- fair use only
- Born: Geraldine Maitland Aves 22 August 1898 Hertfordshire, England
- Died: 23 June 1986 (aged 87)
- Education: Newnham College, Cambridge
- Occupation: Civil servant
- Notable work: The Voluntary Worker in the Social Services

= Geraldine Aves =

English civil servant and social reformer

Dame Geraldine Maitland Aves, DBE (22 August 1898 – 23 June 1986) was a British civil servant, United Nations advisor on welfare, and social reformer.

== Early life ==
Aves was born on 22 August 1898 in Hertfordshire to social reformer Harry Ernest Aves and Eva Mary Aves (born Maitland). Her mother was a daughter of suffragist and educationalist Emma Maitland. She was educated at Frognal School and then Newnham College, Cambridge, where she graduated with third-class honours in economics. During her time at university, she became president of the Women's University Settlement, which worked to promote the welfare of women and children in deprived areas of London.

== Social work ==
In 1924, Aves became a school care organiser for London County Council, starting as an assistant care organiser. Care organisers were usually expected to hold a diploma in a social science, but Theodora Morton accepted her economics degree as a substitute. She was promoted to Principal Assistant Organiser in 1930. In 1938, she was involved in planning the evacuation of children, a role she held until 1941. She became permanent Chief Welfare Officer in the Ministry of Health in 1946, a role she had held on secondment during the Second World War, from 1941. In this role, which she held until the 1963, she supported post-war reforms of welfare and the establishment of a modern social service system. She worked on secondment for brief periods at both the United Nations Relief and Rehabilitation Administration, as chief child care consultant in Europe, and the Home Office at the start of this role.

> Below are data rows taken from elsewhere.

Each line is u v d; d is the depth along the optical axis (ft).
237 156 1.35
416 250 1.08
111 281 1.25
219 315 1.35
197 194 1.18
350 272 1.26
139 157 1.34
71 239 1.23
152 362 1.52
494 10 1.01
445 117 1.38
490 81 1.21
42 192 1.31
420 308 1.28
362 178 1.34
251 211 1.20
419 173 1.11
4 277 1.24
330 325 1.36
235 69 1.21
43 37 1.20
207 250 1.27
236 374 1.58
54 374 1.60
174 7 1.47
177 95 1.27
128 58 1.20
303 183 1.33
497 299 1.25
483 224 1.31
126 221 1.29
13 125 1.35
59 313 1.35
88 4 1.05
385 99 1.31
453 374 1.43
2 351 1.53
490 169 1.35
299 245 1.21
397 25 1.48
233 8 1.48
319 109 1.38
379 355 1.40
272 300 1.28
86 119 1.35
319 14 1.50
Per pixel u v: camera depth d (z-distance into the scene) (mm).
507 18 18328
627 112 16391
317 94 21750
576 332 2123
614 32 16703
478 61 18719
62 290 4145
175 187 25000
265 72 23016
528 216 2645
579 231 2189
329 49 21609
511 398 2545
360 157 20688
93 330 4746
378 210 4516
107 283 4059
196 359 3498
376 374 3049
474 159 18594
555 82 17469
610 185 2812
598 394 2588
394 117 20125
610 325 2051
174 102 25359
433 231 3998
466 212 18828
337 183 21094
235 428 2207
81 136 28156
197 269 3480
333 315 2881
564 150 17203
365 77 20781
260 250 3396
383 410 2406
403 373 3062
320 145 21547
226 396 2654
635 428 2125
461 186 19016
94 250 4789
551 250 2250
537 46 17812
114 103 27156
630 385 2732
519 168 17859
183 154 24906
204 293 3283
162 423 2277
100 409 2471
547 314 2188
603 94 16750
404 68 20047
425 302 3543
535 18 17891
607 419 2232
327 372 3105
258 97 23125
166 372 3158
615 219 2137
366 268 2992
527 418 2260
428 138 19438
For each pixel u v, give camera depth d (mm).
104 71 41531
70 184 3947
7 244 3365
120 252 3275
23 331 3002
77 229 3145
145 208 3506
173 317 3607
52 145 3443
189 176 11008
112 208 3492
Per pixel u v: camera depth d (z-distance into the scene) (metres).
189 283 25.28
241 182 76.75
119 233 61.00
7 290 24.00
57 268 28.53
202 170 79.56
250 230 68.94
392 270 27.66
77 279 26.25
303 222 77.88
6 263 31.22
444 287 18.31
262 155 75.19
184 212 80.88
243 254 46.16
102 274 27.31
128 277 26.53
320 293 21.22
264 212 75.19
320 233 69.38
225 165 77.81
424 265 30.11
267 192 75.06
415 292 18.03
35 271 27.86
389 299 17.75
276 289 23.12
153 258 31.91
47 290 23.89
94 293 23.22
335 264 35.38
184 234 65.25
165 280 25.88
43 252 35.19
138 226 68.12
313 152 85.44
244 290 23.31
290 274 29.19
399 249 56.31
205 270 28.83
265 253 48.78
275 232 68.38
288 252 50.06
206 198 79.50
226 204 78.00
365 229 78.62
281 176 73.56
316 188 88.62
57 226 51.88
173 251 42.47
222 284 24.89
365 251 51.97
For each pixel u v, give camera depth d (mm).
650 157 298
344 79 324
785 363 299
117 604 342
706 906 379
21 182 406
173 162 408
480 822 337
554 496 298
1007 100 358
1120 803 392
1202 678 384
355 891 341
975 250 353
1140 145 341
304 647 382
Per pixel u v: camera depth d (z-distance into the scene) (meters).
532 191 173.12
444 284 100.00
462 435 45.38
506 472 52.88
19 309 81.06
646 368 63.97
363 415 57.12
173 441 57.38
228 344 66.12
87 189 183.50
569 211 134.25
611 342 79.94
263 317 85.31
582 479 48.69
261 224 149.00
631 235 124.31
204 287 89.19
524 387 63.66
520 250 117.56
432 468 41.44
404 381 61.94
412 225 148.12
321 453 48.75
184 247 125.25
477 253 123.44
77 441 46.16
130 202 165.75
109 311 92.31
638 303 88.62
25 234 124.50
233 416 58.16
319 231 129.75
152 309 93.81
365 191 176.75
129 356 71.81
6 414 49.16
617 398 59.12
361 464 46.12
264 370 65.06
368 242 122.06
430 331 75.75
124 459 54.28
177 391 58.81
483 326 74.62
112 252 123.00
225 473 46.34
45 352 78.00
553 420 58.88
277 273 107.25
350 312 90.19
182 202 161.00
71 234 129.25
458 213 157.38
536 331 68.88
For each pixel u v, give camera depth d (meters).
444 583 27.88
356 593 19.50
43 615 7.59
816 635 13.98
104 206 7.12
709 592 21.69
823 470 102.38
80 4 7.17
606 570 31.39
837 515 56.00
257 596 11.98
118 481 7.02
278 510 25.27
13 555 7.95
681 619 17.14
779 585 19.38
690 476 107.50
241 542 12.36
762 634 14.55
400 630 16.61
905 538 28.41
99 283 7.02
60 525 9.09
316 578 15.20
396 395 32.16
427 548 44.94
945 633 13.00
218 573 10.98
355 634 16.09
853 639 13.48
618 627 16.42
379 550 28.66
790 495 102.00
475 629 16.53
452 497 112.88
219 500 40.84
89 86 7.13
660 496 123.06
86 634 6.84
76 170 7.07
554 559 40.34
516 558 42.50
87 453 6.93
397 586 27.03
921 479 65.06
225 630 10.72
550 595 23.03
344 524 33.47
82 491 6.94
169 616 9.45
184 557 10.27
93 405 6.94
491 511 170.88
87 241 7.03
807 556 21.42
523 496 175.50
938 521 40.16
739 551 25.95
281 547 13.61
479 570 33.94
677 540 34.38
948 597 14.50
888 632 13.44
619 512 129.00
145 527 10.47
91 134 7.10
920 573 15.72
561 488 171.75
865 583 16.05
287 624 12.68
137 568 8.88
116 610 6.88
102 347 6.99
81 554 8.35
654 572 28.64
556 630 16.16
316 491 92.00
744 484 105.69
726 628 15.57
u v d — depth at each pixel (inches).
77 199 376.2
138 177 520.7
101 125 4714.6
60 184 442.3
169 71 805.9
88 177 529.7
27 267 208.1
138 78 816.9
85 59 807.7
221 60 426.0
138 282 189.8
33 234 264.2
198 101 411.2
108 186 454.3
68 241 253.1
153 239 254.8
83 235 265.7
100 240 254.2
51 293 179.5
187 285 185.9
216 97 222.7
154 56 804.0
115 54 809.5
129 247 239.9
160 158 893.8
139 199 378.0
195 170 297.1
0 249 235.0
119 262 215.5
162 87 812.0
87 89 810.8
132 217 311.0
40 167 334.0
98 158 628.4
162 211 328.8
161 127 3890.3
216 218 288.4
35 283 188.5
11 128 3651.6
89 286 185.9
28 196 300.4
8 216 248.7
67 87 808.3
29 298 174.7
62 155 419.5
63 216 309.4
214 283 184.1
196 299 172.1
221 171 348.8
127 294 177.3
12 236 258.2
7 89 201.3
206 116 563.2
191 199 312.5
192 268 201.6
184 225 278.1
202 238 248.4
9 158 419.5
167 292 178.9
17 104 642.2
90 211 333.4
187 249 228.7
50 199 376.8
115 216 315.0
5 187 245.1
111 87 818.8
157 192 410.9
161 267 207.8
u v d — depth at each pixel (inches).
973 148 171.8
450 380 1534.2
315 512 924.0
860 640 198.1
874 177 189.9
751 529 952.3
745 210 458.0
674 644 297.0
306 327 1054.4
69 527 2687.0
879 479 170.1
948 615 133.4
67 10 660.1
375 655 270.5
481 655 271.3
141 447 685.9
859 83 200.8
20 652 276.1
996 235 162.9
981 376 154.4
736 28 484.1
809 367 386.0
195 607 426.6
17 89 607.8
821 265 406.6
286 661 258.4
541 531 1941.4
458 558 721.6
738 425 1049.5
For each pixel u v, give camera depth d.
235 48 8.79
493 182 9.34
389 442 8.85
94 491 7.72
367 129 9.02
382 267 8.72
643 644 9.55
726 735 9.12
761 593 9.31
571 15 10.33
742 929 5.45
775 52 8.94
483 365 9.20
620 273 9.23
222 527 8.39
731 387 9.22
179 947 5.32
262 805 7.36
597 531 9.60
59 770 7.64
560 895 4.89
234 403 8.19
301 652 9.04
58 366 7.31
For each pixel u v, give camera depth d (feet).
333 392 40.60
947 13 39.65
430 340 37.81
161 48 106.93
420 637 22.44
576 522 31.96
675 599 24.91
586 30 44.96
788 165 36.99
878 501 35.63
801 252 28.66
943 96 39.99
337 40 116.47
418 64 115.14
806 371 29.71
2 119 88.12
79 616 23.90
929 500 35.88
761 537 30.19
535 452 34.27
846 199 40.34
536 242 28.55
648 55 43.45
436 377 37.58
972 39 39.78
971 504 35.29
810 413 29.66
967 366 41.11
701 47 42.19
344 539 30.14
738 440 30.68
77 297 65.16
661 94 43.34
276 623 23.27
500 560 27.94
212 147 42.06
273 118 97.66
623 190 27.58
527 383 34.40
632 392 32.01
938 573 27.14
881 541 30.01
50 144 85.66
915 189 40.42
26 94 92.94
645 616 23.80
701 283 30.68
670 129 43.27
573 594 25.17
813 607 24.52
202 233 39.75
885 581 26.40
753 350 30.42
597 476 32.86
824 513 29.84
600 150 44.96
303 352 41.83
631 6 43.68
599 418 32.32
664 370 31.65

Aves held various short-term positions in family and child welfare for the United Nations alongside her role in the Ministry for Health throughout her tenure there.

She was a governor of the National Institute for Social Work from 1961–1971, and served as chair of the National Corporation for the Care of Old People from 1965–1972. She chaired the Commission on the Role of the Voluntary Worker in the Social Services from its establishment by the National Council of Social Services in 1966. Her 1969 report on the role of volunteers in social service, The Voluntary Worker in the Social Services, led to the establishment of the Volunteer Centre. It encouraged an increase in the number of volunteers involved in health and social services, a proposal which was opposed by trade unions.

== The Volunteer Centre ==
The Volunteer Centre was established in January 1973, with future Labour MP Mike Thomas as director and Aves a founder member of its board of governors. She became vice-president in 1974. The centre "took on the role of collecting and distributing information on volunteer recruitment and training". Her work, which had been recognised in part due to the advocacy of economist Brian Abel-Smith, with the Volunteer Centre led to her becoming a Dame in 1977.

In 1975, Aves chaired an independent commission for the National Association of Voluntary Help Organisers.

== Personal life ==
Aves lived in Highgate for most of her life. She was a member of the Highgate Literary and Scientific Institution, and enjoyed birdwatching. She was baptised at the age of thirty-four, and went on to serve on the Diocese of London's Board for Social Responsibility from 1977.

She died on 23 June 1986, with a memorial service held for her on 15 October, officiated by the Bishop of Stepney.

== Honours ==
Aves was appointed an Officer of the Order of the British Empire (OBE) in the 1946 New Year Honours for her contribution to wartime social services, before being made a Commander of the Order of the British Empire (CBE) in the 1963 New Year Honours on her retirement from the Civil Service. She was made a Dame Commander of the Order of the British Empire (DBE) in the 1977 New Year Honours.